[JOB]:
Below are records; work out how many of their lines hold the string "Brother" and give that number alone.

[RECORD SET]:
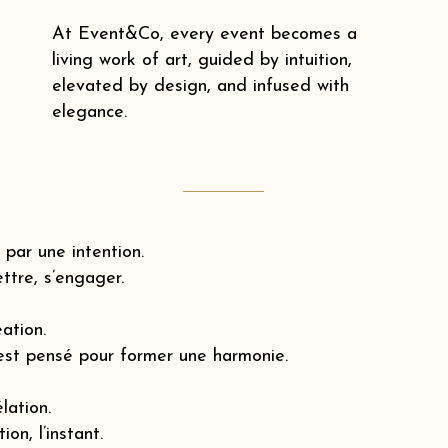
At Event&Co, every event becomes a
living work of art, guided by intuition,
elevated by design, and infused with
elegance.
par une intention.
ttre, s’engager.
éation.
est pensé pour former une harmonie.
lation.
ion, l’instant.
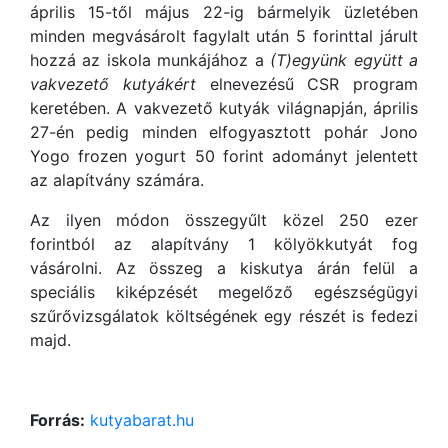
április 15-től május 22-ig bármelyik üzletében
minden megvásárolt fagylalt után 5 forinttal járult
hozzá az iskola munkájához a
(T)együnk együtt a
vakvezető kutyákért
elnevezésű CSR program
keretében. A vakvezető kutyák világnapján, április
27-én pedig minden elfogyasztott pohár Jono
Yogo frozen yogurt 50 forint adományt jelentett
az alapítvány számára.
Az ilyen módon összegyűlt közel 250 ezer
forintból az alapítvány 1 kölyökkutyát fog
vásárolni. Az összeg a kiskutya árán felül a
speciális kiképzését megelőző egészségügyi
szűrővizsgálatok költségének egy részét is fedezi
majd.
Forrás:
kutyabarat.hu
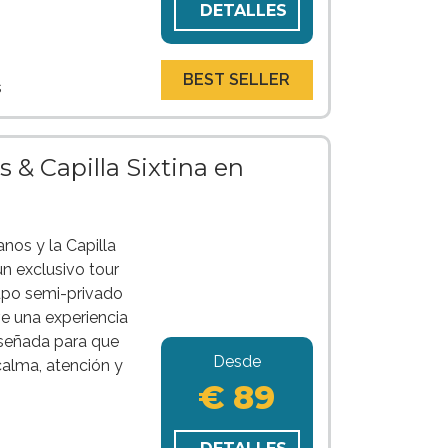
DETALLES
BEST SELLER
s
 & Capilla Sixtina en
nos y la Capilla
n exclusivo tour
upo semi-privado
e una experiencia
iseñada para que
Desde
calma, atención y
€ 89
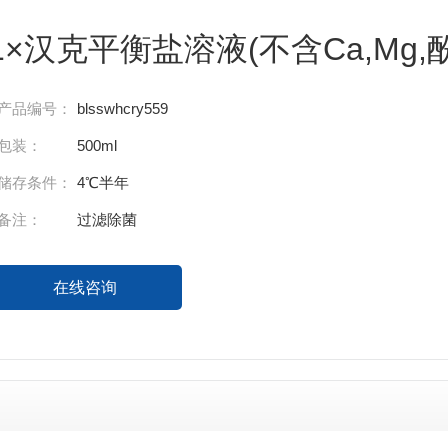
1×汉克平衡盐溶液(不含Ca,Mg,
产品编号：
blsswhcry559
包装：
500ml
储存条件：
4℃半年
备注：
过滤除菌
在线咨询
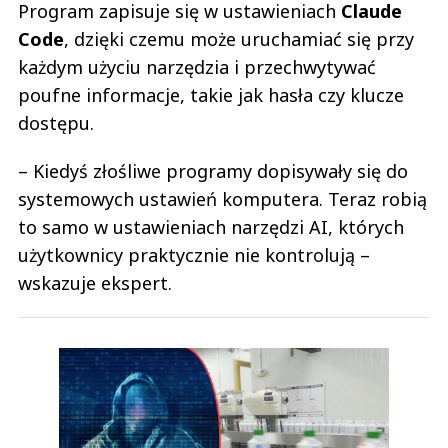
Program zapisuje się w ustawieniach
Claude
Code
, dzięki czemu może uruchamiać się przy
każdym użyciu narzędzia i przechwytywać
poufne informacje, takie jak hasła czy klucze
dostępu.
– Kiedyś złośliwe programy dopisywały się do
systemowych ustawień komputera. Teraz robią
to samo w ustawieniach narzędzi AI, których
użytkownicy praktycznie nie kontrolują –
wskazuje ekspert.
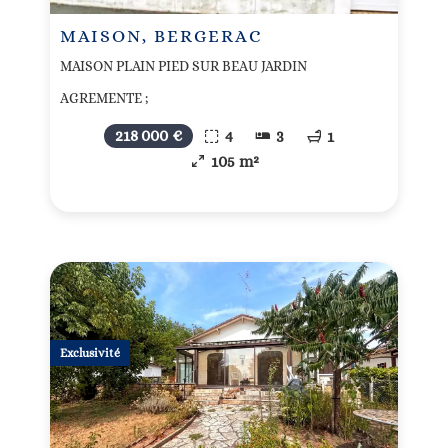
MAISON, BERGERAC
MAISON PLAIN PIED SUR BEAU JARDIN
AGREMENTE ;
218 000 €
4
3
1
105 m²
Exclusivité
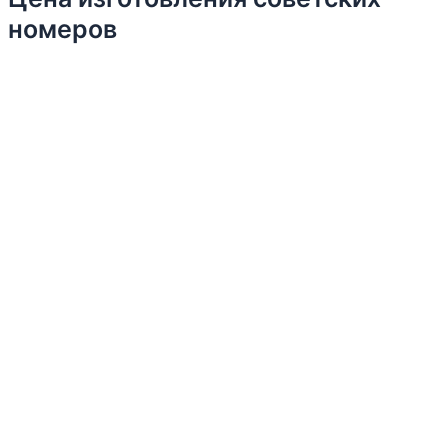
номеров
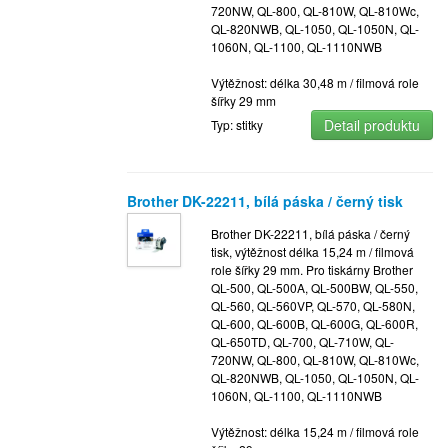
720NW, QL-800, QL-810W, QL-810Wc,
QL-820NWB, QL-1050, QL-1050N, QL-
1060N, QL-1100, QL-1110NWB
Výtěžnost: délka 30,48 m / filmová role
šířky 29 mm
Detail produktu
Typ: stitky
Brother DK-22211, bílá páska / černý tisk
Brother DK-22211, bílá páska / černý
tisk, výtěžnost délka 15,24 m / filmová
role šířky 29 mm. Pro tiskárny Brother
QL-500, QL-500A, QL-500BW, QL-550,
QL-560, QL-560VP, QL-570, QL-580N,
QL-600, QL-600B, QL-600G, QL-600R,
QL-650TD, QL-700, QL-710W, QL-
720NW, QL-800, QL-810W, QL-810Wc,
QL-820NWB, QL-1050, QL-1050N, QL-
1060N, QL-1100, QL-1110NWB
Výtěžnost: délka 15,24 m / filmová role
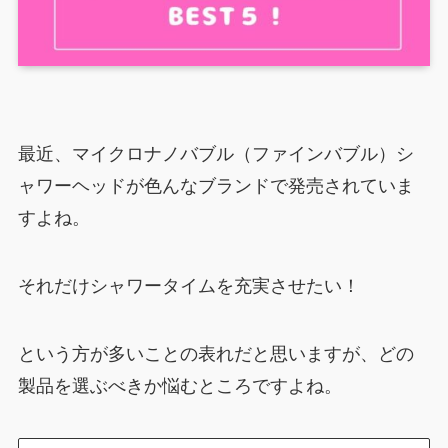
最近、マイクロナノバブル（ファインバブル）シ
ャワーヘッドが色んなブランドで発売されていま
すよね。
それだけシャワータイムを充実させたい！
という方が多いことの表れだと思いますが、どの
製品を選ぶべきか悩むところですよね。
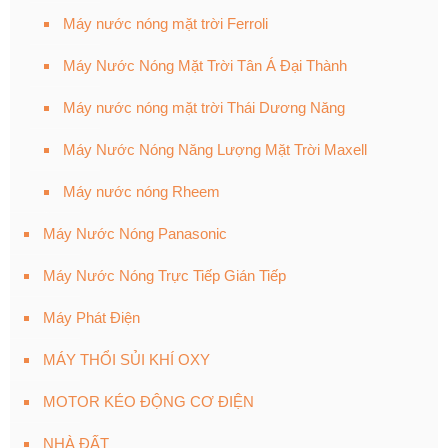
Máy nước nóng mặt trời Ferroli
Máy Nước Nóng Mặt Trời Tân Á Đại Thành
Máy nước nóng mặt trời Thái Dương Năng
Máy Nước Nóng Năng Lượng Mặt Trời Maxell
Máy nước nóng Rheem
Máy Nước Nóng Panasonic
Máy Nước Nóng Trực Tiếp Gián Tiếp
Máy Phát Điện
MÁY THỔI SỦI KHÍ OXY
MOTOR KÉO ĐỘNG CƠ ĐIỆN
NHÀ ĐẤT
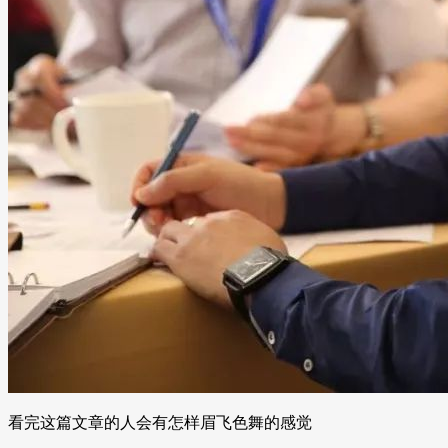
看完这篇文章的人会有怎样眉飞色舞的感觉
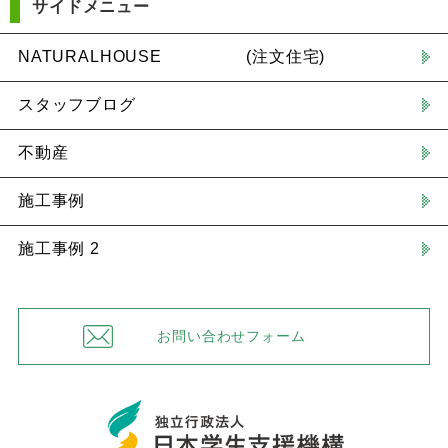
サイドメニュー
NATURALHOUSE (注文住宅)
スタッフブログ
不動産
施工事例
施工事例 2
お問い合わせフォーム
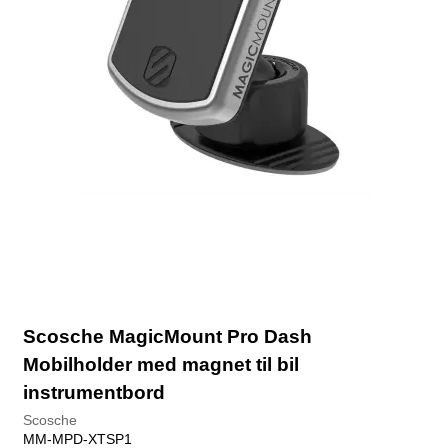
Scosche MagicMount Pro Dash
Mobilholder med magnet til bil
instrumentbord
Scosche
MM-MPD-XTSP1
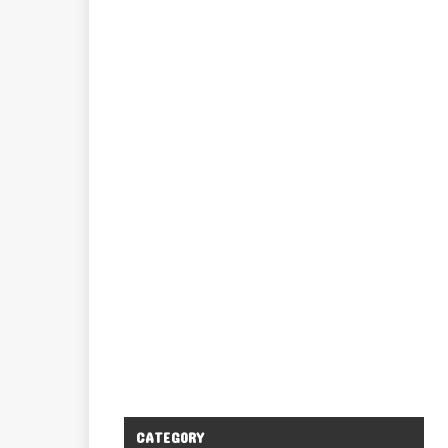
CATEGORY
==
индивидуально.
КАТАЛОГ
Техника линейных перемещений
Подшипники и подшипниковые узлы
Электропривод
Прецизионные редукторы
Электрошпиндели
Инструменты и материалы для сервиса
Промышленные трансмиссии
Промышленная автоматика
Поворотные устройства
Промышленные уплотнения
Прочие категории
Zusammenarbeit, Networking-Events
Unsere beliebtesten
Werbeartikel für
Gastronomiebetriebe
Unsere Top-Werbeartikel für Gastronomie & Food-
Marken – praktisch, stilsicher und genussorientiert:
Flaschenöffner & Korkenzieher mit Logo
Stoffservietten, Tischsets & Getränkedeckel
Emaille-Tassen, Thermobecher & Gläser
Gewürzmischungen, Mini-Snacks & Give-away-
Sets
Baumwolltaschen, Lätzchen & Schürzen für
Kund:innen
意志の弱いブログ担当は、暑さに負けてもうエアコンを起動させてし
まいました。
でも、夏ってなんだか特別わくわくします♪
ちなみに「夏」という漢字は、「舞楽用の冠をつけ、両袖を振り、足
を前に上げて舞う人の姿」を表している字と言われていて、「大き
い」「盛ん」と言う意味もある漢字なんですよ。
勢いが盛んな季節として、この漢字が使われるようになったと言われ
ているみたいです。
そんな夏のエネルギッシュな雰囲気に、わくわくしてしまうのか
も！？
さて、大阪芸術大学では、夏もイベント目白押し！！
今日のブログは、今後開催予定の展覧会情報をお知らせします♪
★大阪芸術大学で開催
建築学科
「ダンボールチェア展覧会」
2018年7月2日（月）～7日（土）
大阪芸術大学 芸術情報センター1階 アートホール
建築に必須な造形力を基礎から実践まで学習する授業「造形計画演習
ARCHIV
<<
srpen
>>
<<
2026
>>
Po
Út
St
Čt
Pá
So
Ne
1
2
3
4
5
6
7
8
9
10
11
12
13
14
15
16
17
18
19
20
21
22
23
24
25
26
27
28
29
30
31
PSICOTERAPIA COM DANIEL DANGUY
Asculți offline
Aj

[ANSWER TO THE PROBLEM]:
3